PRIMARIE FATTE A MAGLIE/1 - TUTTE LE SPINE DI HILLARY: SCEGLIERÀ LA POPULISTA ELIZABETH WARREN COME VICE, IN UN TICKET ROSA CHE MOLTI NON MANDEREBBERO GIÙ? SARÀ INCRIMINATA PER LE EMAIL? SARÀ BERSAGLIATA PER LE PERCOSSE AL TROMBATORE BILL? - IL CASO-BENGASI RIASSUNTO E SPIEGATO, PER CHI SI È PERSO TRA INCHIESTE E SERVER NEL CESSO
Maria Giovanna Maglie per Dagospia
Finirà incriminata Hillary Clinton perché il sistema è più forte di qualunque potente pressione, fosse pure quella del presidente in carica? Riusciranno invece a insabbiare tutto, gli arricchimenti intrecciati alle scelte politiche, le mail sottratte al pubblico controllo e in parte distrutte, la sciagurata campagna di Libia e la strage annunciata e non evitata di Bengasi, gli scoppi di ira e di violenza fisica verso il marito presidente, documentate in n libro di prossima uscita ma già un best seller on line?
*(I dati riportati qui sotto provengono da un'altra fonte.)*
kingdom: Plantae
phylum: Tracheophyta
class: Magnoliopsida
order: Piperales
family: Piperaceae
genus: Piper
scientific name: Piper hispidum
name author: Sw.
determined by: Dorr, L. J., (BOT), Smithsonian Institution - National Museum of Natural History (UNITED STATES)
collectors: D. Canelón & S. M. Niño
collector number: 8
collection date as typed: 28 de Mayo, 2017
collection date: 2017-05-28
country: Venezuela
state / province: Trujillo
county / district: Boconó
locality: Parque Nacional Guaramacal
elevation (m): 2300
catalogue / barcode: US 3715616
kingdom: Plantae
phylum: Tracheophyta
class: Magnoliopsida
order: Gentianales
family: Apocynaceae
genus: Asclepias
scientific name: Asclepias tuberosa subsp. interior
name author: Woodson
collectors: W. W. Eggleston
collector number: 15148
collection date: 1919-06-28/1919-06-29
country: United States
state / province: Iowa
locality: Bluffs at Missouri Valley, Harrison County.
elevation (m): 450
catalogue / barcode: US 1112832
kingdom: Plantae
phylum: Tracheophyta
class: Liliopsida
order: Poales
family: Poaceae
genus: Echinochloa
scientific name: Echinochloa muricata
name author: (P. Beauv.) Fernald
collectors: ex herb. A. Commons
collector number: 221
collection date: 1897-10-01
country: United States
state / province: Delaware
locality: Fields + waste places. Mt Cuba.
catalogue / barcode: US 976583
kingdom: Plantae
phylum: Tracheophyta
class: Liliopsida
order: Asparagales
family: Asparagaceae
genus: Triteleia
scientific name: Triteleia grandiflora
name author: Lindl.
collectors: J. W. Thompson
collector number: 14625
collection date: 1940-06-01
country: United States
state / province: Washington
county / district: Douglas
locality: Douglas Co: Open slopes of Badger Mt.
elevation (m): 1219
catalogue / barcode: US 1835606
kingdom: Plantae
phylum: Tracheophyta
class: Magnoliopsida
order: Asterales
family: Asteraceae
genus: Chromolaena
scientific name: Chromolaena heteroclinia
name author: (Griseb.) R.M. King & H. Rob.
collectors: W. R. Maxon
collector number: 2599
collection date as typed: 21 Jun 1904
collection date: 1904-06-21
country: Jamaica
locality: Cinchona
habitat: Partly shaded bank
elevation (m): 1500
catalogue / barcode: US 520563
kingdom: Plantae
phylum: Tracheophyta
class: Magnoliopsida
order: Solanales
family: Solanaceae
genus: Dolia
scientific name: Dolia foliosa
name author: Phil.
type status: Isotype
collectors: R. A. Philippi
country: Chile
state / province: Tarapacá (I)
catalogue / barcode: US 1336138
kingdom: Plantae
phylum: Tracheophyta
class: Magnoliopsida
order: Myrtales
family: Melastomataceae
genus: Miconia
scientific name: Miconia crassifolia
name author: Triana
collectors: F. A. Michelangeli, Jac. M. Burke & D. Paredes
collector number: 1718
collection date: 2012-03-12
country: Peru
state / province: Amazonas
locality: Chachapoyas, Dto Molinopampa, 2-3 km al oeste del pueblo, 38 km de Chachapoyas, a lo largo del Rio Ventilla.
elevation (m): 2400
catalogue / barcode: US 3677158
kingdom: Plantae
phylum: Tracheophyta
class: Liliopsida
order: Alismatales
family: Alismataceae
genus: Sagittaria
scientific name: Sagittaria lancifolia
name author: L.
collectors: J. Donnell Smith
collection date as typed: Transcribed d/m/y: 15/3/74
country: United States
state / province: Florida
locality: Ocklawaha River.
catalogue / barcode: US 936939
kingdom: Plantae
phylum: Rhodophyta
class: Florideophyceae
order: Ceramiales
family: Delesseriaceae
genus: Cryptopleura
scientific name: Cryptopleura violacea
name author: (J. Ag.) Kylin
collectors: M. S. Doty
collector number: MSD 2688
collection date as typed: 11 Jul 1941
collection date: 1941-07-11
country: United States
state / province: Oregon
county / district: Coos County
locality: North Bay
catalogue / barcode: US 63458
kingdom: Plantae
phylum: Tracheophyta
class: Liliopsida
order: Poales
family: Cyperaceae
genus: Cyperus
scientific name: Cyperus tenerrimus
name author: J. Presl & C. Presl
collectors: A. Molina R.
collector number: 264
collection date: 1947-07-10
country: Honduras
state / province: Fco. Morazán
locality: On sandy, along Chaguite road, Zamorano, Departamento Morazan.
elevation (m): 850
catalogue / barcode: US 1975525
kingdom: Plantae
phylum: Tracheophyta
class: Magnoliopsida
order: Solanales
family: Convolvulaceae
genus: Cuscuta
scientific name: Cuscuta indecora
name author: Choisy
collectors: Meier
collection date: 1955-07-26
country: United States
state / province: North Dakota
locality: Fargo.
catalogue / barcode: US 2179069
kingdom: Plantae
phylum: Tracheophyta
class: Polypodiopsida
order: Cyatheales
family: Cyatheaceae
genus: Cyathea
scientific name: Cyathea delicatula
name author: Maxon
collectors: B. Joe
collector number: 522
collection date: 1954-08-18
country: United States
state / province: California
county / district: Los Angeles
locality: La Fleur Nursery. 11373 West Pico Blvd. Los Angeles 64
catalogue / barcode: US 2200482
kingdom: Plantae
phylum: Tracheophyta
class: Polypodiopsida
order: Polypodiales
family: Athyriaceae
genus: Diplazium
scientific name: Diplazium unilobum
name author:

elizabeth warren hillary clinton
Scivolerà alla fine su una buccia di banana, cedendo alla sinistra di Sanders e nominando vice Elisabeth Warren, quella sì una vera populista, altro che Trump, ma soprattutto un'altra donna, il ticket rosa che molti americani non manderebbero giù?
Sono giorni apparentemente noiosi, la corsa alle primarie lascia poca adrenalina, in qualche modo si riparte da capo, i candidati e i loro investigatori si scatenano a caccia di dossier che inchiodino l'avversario. Le eventuali malefatte del candidato repubblicano andranno cercate nell'attività controversa di imprenditore miliardario, del cattivo carattere si è detto e ridetto, i veri nemici continua ad averli in casa repubblicana, una pattuglia di irriducibili che trama pensando alla convention di Cleveland. Vedremo.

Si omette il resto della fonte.